- Task item -
Each line of the listing must be transcribed exactly, except for the images, which should be excluded.

- Provided records -
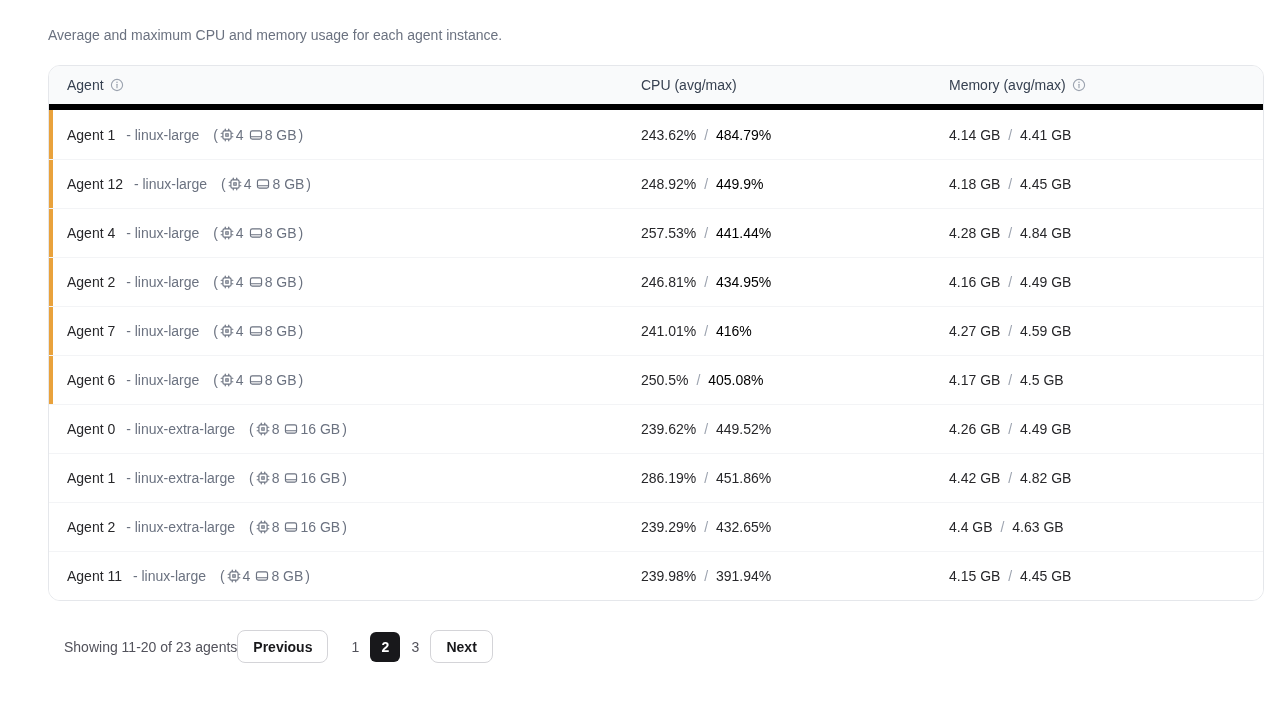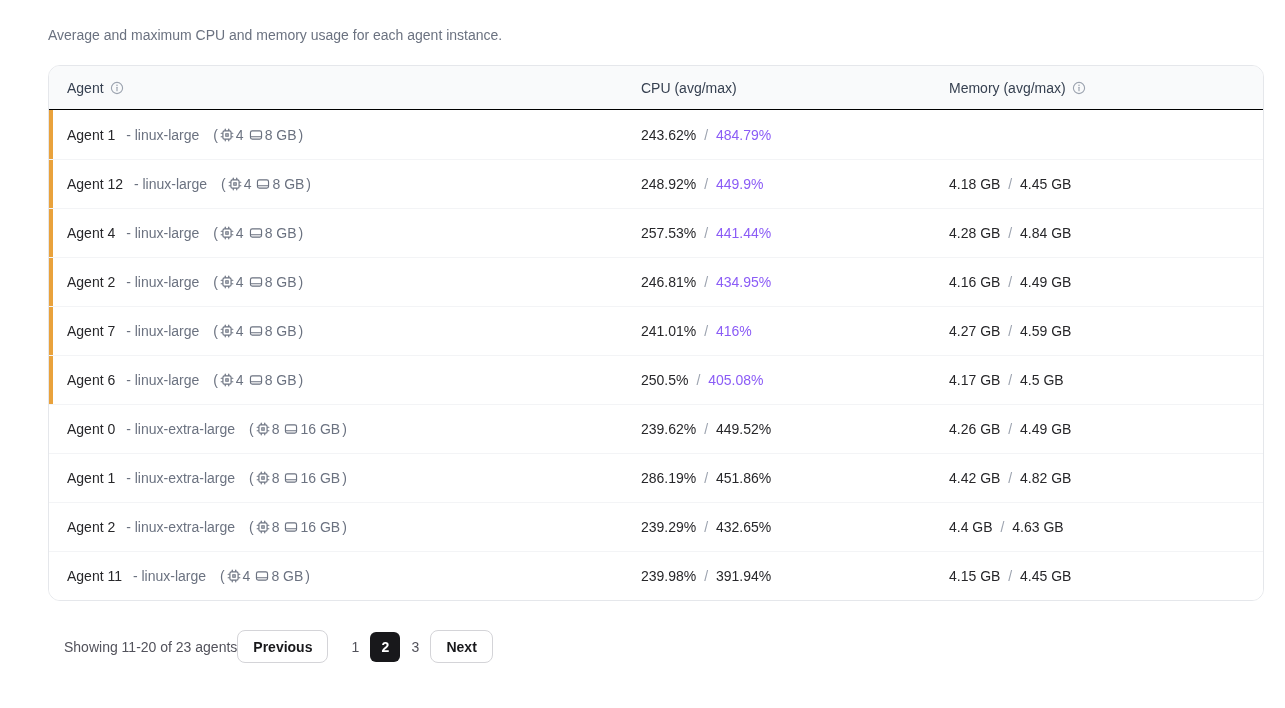--- a/index.html
+++ b/index.html
@@ -19,21 +19,21 @@
     border-radius: 12px;
     overflow: hidden;
     background: #fff;
   }
   .thead {
     display: grid;
     grid-template-columns: 574px 308px 1fr;
     align-items: center;
     height: 44px;
     background: #f9fafb;
-    border-bottom: 1px solid #000000;
+    border-bottom: 6px solid #000000;
     font-size: 14px;
     color: #374151;
   }
   .th { padding-left: 18px; display: flex; align-items: center; gap: 6px; }
   .info-icon { width: 14px; height: 14px; color: #9ca3af; flex: 0 0 auto; display: inline-block; }
 
   .row {
     position: relative;
     display: grid;
     grid-template-columns: 574px 308px 1fr;
@@ -49,21 +49,21 @@
     display: block; position: absolute;
     left: 0; top: 0; bottom: 0; width: 4px;
     background: #e9a23c;
   }
   .agent-name { color: #27272a; }
   .agent-type { color: #6b7280; margin-left: 7px; }
   .agent-spec { color: #6b7280; margin-left: 10px; display: inline-flex; align-items: center; gap: 2px; }
   .spec-icon { width: 14px; height: 14px; color: #6b7280; display: inline-block; margin-left: 3px; }
   .val { color: #27272a; font-weight: 500; }
   .sep { color: #9ca3af; font-weight: 400; margin: 0 4px; }
-  .row.warning .cpu-max { color: #8b5cf6; }
+  .row.warning .cpu-max { color: #000000; }
 
   .footer {
     margin-top: 29px;
     display: flex; align-items: center; 
     padding: 0 18px 0 16px;
   }
   .showing { font-size: 14px; color: #52525b; }
   .pagination { display: flex; align-items: center; }
   .page-btn {
     height: 33px; padding: 0 15px;
@@ -150,20 +150,25 @@
               </svg>
         <span>8 GB</span>
         <span>)</span>
       </span>
     </div>
     <div class="cell">
       <span class="val">243.62%</span>
       <span class="sep">/</span>
       <span class="val cpu-max">484.79%</span>
     </div>
+    <div class="cell">
+      <span class="val">4.14 GB</span>
+      <span class="sep">/</span>
+      <span class="val">4.41 GB</span>
+    </div>
   </div>
 
   <div class="row warning">
     <div class="warning-bar"></div>
     <div class="cell">
       <span class="agent-name">Agent 12</span>
       <span class="agent-type">- linux-large</span>
       <span class="agent-spec">
         <span>(</span>
         <svg class="spec-icon" style="margin-left:0">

- Exercise response -
--- a/index.html
+++ b/index.html
@@ -19,21 +19,21 @@
     border-radius: 12px;
     overflow: hidden;
     background: #fff;
   }
   .thead {
     display: grid;
     grid-template-columns: 574px 308px 1fr;
     align-items: center;
     height: 44px;
     background: #f9fafb;
-    border-bottom: 1px solid #000000;
+    border-bottom: 6px solid #000000;
     font-size: 14px;
     color: #374151;
   }
   .th { padding-left: 18px; display: flex; align-items: center; gap: 6px; }
   .info-icon { width: 14px; height: 14px; color: #9ca3af; flex: 0 0 auto; display: inline-block; }
 
   .row {
     position: relative;
     display: grid;
     grid-template-columns: 574px 308px 1fr;
@@ -49,21 +49,21 @@
     display: block; position: absolute;
     left: 0; top: 0; bottom: 0; width: 4px;
     background: #e9a23c;
   }
   .agent-name { color: #27272a; }
   .agent-type { color: #6b7280; margin-left: 7px; }
   .agent-spec { color: #6b7280; margin-left: 10px; display: inline-flex; align-items: center; gap: 2px; }
   .spec-icon { width: 14px; height: 14px; color: #6b7280; display: inline-block; margin-left: 3px; }
   .val { color: #27272a; font-weight: 500; }
   .sep { color: #9ca3af; font-weight: 400; margin: 0 4px; }
-  .row.warning .cpu-max { color: #8b5cf6; }
+  .row.warning .cpu-max { color: #000000; }
 
   .footer {
     margin-top: 29px;
     display: flex; align-items: center; 
     padding: 0 18px 0 16px;
   }
   .showing { font-size: 14px; color: #52525b; }
   .pagination { display: flex; align-items: center; }
   .page-btn {
     height: 33px; padding: 0 15px;
@@ -150,20 +150,25 @@
               </svg>
         <span>8 GB</span>
         <span>)</span>
       </span>
     </div>
     <div class="cell">
       <span class="val">243.62%</span>
       <span class="sep">/</span>
       <span class="val cpu-max">484.79%</span>
     </div>
+    <div class="cell">
+      <span class="val">4.14 GB</span>
+      <span class="sep">/</span>
+      <span class="val">4.41 GB</span>
+    </div>
   </div>
 
   <div class="row warning">
     <div class="warning-bar"></div>
     <div class="cell">
       <span class="agent-name">Agent 12</span>
       <span class="agent-type">- linux-large</span>
       <span class="agent-spec">
         <span>(</span>
         <svg class="spec-icon" style="margin-left:0">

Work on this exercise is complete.